_PROVIDED RECORDS_

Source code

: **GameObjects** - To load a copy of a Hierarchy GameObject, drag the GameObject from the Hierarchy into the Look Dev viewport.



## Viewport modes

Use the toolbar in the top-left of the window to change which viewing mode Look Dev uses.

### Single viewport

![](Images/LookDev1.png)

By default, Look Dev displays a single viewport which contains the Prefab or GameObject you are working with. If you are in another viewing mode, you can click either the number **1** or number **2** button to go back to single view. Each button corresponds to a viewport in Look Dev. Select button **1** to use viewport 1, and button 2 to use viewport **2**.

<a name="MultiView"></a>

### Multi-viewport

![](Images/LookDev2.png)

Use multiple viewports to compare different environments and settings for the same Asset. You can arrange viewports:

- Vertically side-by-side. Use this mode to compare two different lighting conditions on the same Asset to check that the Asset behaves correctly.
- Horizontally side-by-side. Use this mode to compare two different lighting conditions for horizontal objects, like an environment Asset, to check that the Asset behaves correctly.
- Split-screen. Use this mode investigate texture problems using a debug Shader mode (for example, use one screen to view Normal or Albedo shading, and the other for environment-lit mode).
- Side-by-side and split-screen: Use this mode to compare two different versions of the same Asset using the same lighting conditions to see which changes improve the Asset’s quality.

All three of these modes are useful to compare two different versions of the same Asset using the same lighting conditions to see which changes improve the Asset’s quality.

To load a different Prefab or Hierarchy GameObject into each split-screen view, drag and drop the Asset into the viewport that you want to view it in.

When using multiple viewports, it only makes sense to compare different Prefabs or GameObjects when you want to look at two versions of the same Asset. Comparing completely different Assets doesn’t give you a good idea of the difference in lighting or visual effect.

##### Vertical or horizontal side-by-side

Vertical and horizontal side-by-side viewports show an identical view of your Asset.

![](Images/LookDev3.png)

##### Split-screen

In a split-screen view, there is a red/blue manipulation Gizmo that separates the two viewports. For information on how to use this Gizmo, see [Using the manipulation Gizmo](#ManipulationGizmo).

_DIRECTIONS FOR THIS TASK_
In this exercise, repeat all entries exactly.

_RESULT_
Source code

: **GameObjects** - To load a copy of a Hierarchy GameObject, drag the GameObject from the Hierarchy into the Look Dev viewport.



## Viewport modes

Use the toolbar in the top-left of the window to change which viewing mode Look Dev uses.

### Single viewport

![](Images/LookDev1.png)

By default, Look Dev displays a single viewport which contains the Prefab or GameObject you are working with. If you are in another viewing mode, you can click either the number **1** or number **2** button to go back to single view. Each button corresponds to a viewport in Look Dev. Select button **1** to use viewport 1, and button 2 to use viewport **2**.

<a name="MultiView"></a>

### Multi-viewport

![](Images/LookDev2.png)

Use multiple viewports to compare different environments and settings for the same Asset. You can arrange viewports:

- Vertically side-by-side. Use this mode to compare two different lighting conditions on the same Asset to check that the Asset behaves correctly.
- Horizontally side-by-side. Use this mode to compare two different lighting conditions for horizontal objects, like an environment Asset, to check that the Asset behaves correctly.
- Split-screen. Use this mode investigate texture problems using a debug Shader mode (for example, use one screen to view Normal or Albedo shading, and the other for environment-lit mode).
- Side-by-side and split-screen: Use this mode to compare two different versions of the same Asset using the same lighting conditions to see which changes improve the Asset’s quality.

All three of these modes are useful to compare two different versions of the same Asset using the same lighting conditions to see which changes improve the Asset’s quality.

To load a different Prefab or Hierarchy GameObject into each split-screen view, drag and drop the Asset into the viewport that you want to view it in.

When using multiple viewports, it only makes sense to compare different Prefabs or GameObjects when you want to look at two versions of the same Asset. Comparing completely different Assets doesn’t give you a good idea of the difference in lighting or visual effect.

##### Vertical or horizontal side-by-side

Vertical and horizontal side-by-side viewports show an identical view of your Asset.

![](Images/LookDev3.png)

##### Split-screen

In a split-screen view, there is a red/blue manipulation Gizmo that separates the two viewports. For information on how to use this Gizmo, see [Using the manipulation Gizmo](#ManipulationGizmo).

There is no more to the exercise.